Workers in the U.S. are still working from home at rates that far exceed Europe and Asia. CNBC reports:
Even as people got vaccinated and Covid restrictions eased over the years, U.S. office occupancy remains stagnant around 40% to 60% of pre-pandemic levels, varying by month and by city, according to data from the commercial real estate firm JLL and reported by The Wall Street Journal.
Meanwhile, office attendance has returned to 70% to 90% in Europe and the Middle East, and around 80% to 110% in some Asian cities, meaning some workers are spending more time in the office now than pre-Covid.
CNBC says as long as the unemployment rate remains at such low levels, workers have the leverage they need to tell employers that they want to work from home and there is not a lot the employer can do about it.
A 50% average office attendance rate could become the new norm for American workers, says Owl Labs CEO Frank Weishaupt, though he expects it to fluctuate throughout 2023 if layoff announcements scare people into going into the office, he says.
One certainty: Americans will never view the purpose of the office in the same way, says John Gates, JLL CEO of Americas Markets. “Business leaders must now focus on delivering human-centric spaces designed to support and improve employee’s health and wellbeing, deliver peak experiences, and provide the latest in technology that fosters collaboration and creativity.”
Workers are more likely to return to the office if the office is fancy
The Real Estate Board of New York may have hit on a clue about how to get people to come back to the office: Make the office fancier.
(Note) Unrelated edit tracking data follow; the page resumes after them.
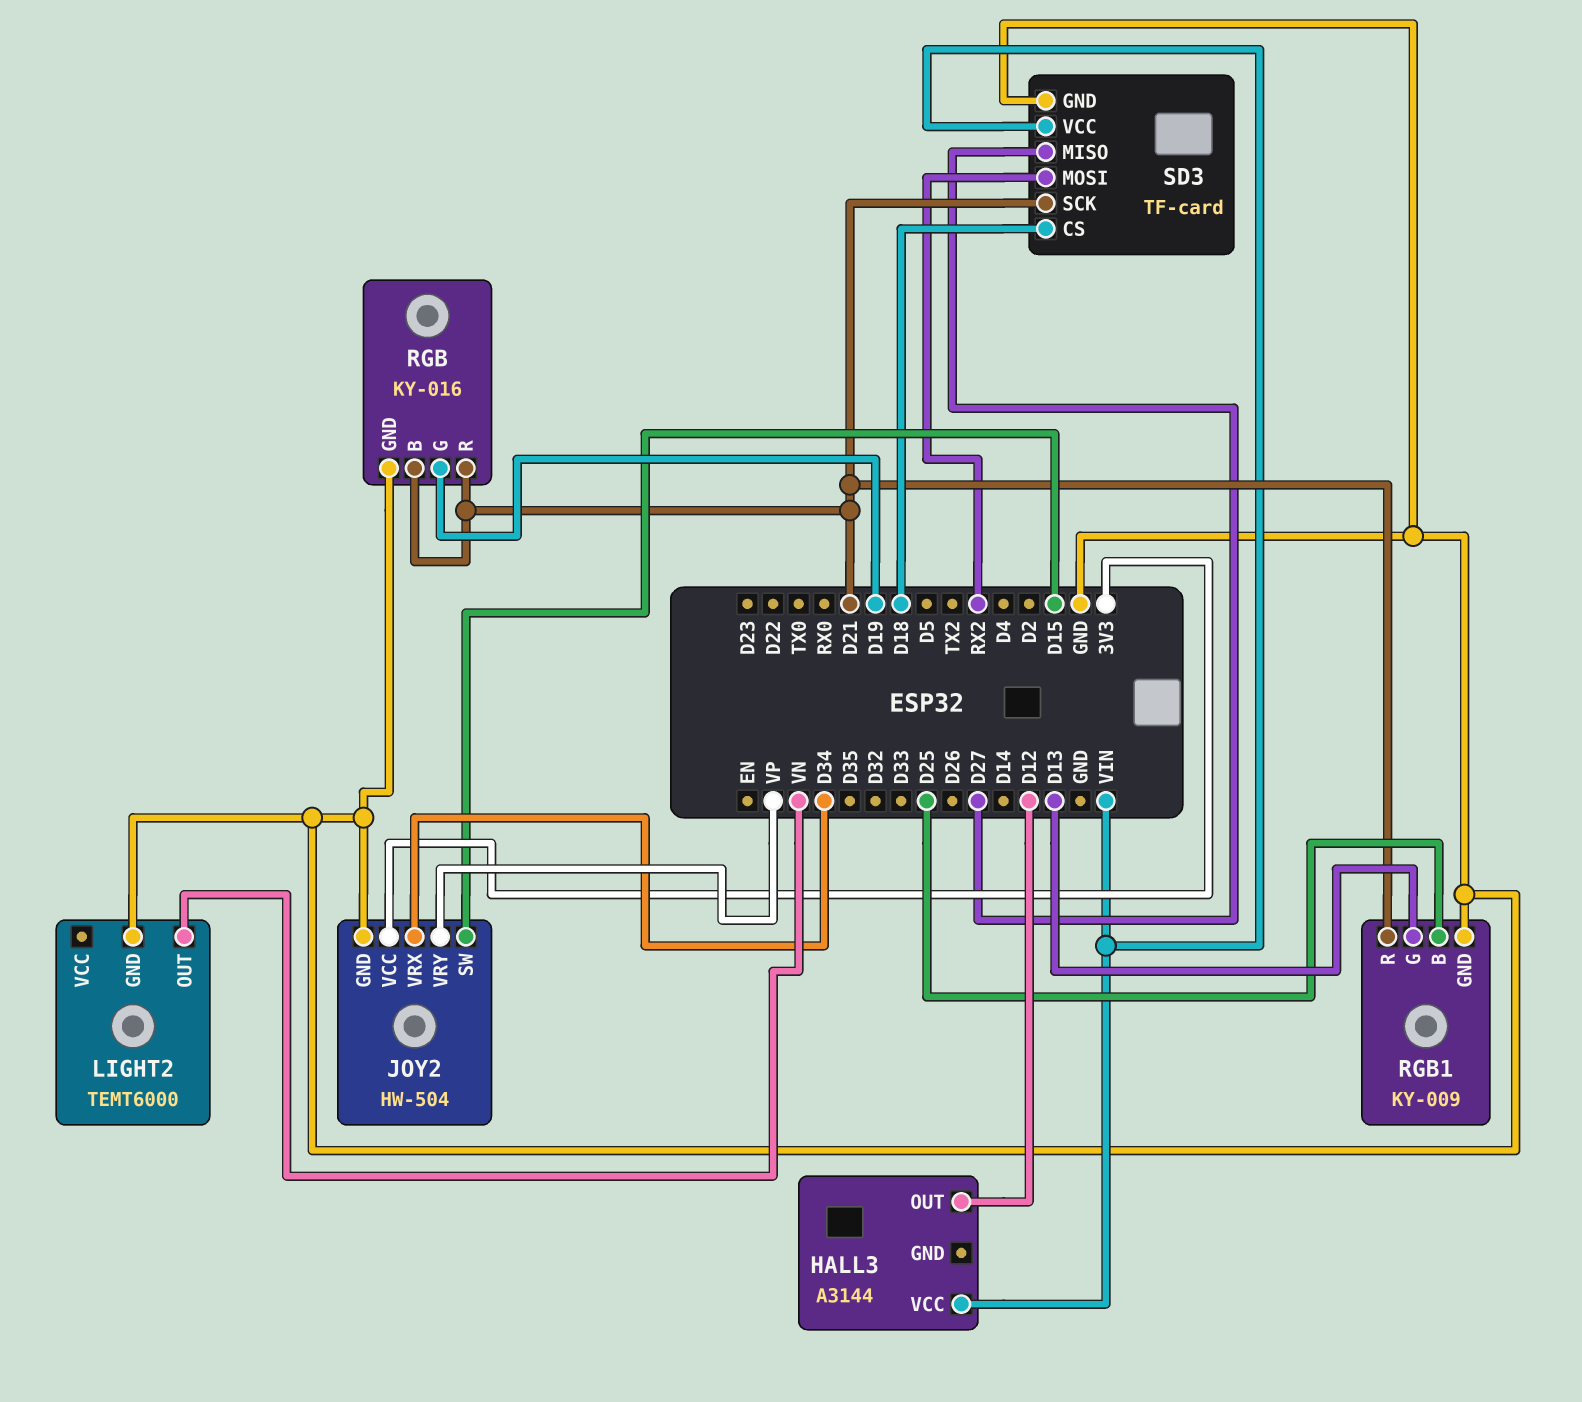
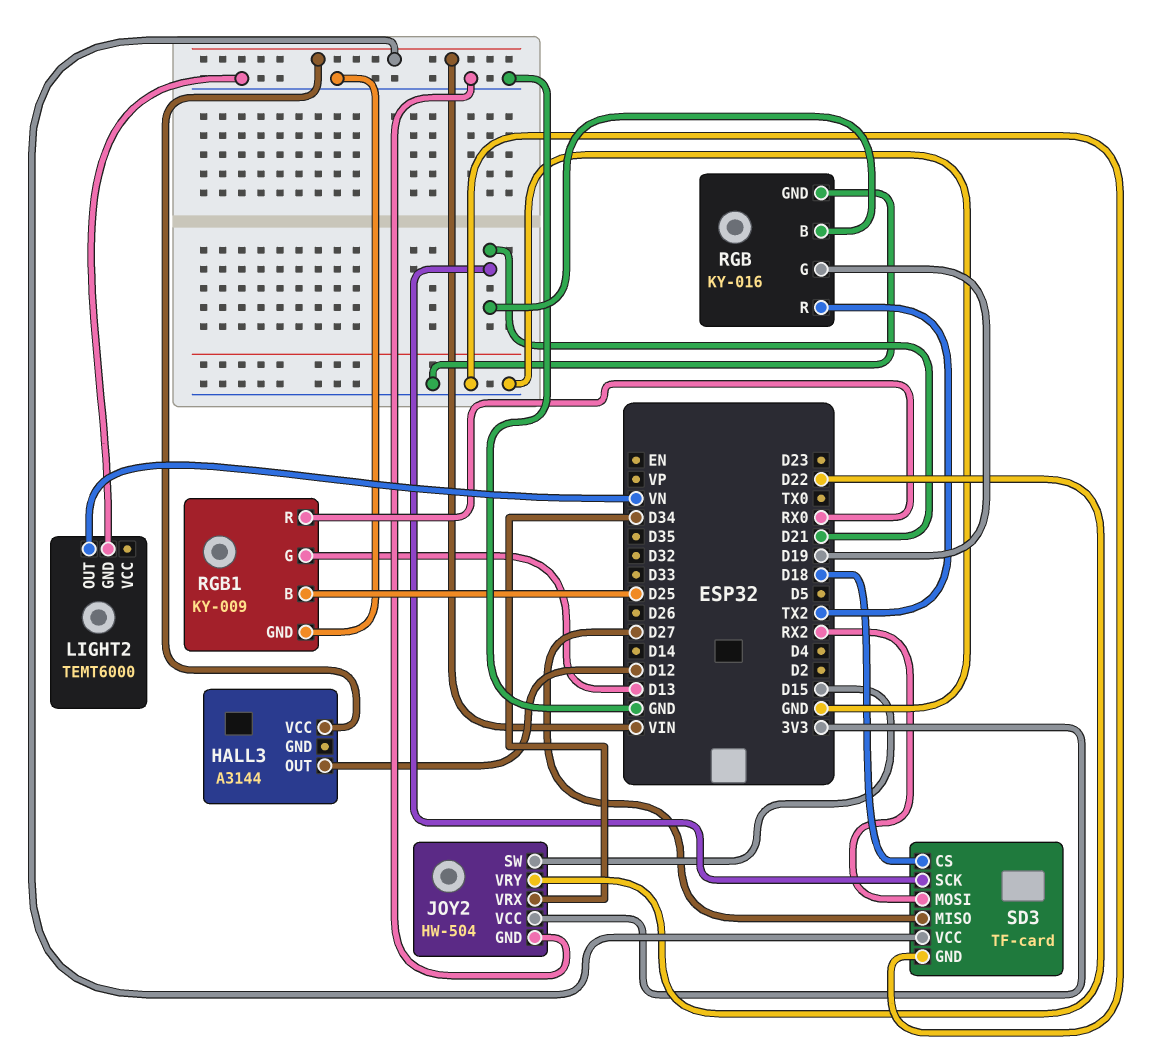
JOY2 pin VRY: VP -> D22
RGB pin R: D21 -> TX2
RGB1 pin R: D21 -> RX0

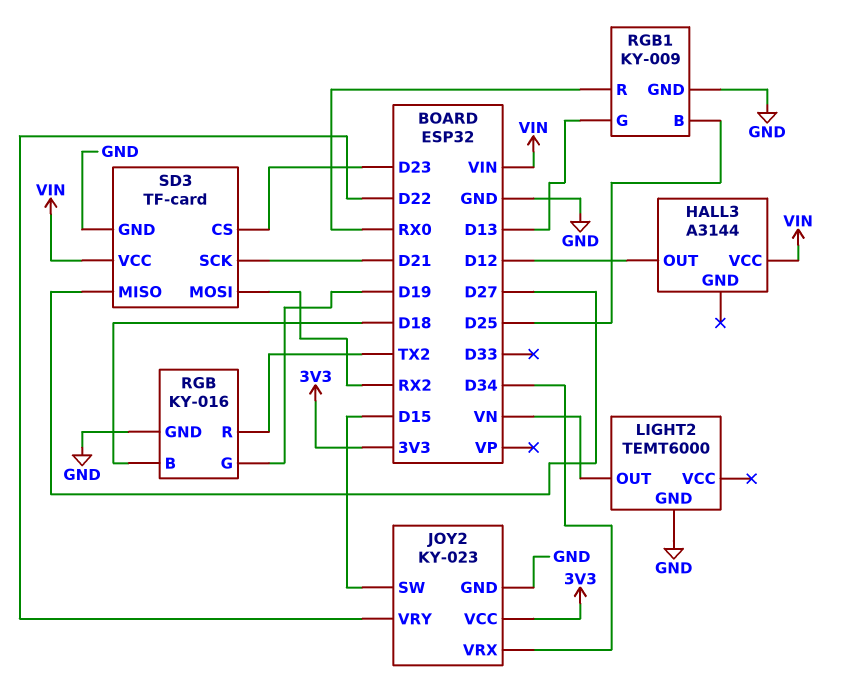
JOY2: HW-504 -> KY-023
RGB pin B: D21 -> D18
SD3 pin CS: D18 -> D23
Overall, “average building visitations” are only about 60% of what they were before the pandemic. But in so-called Class A buildings, the really nice ones, visitation is significantly higher. In case you wondered, Class A buildings include things like:
- Concierge services
- Valet services
- Security
- Dining options
- Day care centers
- Covered parking
- Gyms
- Showers
- Lounges
- Bike storage
- Private outdoor space
Businesses that don’t need as much office space are turning it into housing
Axios takes the example of Washington, D.C., a town built around offices, and says with so many people working from home, the space is better used as apartments and condos. There are some keys to success, Axios found:
Gary Cohen, chair of the development firm Willco, is converting the former Peace Corps headquarters at 20th and L streets NW into the future Elle apartments. He shared some insight into the process — and its challenges.
Each unit needs windows, so buildings with abundant natural light work best. Without that, developers will usually add a courtyard as a fix.
Older buildings that need to be modernized and brought up to code can be more expensive.
One-tenant buildings are usually easiest because there’s only one lease to deal with. Multiple tenants mean a developer has to wait out all the leases or buy some tenants out.
Designing a conversion can take longer than designing a project from the ground up. But conversions take less time start-to-finish and are generally cheaper, despite the need to add plumbing and other necessities.